Figure 2 shows sample code that takes this approach. When control is passed to label ERROR, the escape message that caused the problem is received and re-sent to the previous program's message queue. This is the standard routine I use. It's simple and effective.

Figure 2...A Simple Solution

---------------------------------------------------------------------------------------


        PGM

        DCL     &msgid   *CHAR 7

        DCL     &msgf    *CHAR 10

        DCL     &msgflib *CHAR 10

        DCL     &msgdta  *CHAR 100

        MONMSG  CPF0000 EXEC(GOTO ERROR)

       .

       .    (Include normal processing here)

       .

        RETURN     /* Normal end of program */

ERROR:  RCVMSG     MSGTYPE(*LAST)         +

                   MSGDTA(&msgdta)        +

                   MSGID(&msgid)          +

                   MSGF(&msgf)            +

                   SNDMSGFLIB(&msgflib)  

        MONMSG     CPF0000  /* Just in case */

        SNDPGMMSG  MSGID(&msgid)          +

                   MSGF(&msgflib/&msgf)   +

                   MSGDTA(&msgdta)        +

                   MSGTYPE(*ESCAPE)

        MONMSG     CPF0000  /* Just in case */

        ENDPGM

---------------------------------------------------------------------------------

Standard, Yes; Routine, No!

Although it's important to have a standard error handler you can include in your programs, the act of including it should not become a routine to be performed without question. Many of your programs will have special error-handling requirements, and you should accommodate those whenever you can. For instance, when you're performing arithmetic operations in CL programs or employing user-written commands that contain return variables, your program-level MONMSG should include message ID MCH0000:

MONMSG (CPF0000 MCH0000) EXEC(GOTO ERROR)

Likewise, some licensed program products send escape messages that don't have the CPF prefix (e.g., some OfficeVision/400 routines send OFCxxxx escape messages). In such cases, your program-level MONMSG should include those escape messages.

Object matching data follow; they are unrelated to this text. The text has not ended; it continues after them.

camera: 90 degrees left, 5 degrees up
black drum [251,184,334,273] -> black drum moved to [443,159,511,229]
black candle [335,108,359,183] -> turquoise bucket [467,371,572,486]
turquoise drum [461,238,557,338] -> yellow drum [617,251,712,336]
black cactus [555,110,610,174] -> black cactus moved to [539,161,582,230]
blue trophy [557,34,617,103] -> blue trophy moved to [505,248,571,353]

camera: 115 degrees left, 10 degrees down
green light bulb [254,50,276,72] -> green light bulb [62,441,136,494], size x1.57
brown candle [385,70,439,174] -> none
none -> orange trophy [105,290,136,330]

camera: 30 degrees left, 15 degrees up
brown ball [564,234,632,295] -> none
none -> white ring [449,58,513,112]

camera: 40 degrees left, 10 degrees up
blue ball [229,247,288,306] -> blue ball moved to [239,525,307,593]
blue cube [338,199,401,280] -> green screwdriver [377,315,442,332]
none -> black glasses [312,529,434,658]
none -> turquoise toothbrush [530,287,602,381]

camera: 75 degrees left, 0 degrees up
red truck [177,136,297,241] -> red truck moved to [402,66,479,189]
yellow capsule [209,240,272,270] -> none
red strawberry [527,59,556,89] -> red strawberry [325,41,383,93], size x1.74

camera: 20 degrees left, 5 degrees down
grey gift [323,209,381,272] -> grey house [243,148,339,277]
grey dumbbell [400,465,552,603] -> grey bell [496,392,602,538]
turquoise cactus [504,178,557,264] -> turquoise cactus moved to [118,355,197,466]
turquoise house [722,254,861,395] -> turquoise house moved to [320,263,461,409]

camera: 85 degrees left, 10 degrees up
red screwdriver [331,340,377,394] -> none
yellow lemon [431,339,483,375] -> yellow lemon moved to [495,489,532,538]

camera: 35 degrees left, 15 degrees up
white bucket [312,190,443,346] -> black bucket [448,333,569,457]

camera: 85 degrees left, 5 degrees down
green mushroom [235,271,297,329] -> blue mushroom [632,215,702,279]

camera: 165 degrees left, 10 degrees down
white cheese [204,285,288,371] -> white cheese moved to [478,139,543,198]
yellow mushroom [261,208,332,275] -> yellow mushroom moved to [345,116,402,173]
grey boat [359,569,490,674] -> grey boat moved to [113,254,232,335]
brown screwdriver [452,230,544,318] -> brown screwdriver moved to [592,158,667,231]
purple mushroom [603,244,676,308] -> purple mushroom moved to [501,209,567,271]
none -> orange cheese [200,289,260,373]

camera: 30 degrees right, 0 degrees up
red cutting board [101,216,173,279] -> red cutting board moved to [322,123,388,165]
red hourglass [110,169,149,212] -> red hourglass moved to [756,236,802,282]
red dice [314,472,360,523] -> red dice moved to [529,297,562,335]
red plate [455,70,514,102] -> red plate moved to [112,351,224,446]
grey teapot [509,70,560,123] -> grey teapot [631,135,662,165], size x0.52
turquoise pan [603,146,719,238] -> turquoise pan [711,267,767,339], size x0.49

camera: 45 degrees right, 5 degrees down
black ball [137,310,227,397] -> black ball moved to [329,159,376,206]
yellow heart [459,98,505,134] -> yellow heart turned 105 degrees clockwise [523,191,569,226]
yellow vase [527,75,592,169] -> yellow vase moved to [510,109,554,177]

If your program executes commands that you know send a diagnostic message before the escape message, you should always resend the diagnostic message. For example, when the CPYF (Copy File) command generates an escape message, the real cause of the error appears in the diagnostic message rather than in the escape message.

No single error-handling routine is the best for all situations. However, you should definitely stay away from the Ostrich and Gossip Methods. Let the operations your program performs dictate the error handler you use: Sometimes you'll be able to use a standard error handler; other times you'll want to provide error-handling code specific to the application.

This article first appeared in the July 1995 issue of News/400 Magazine.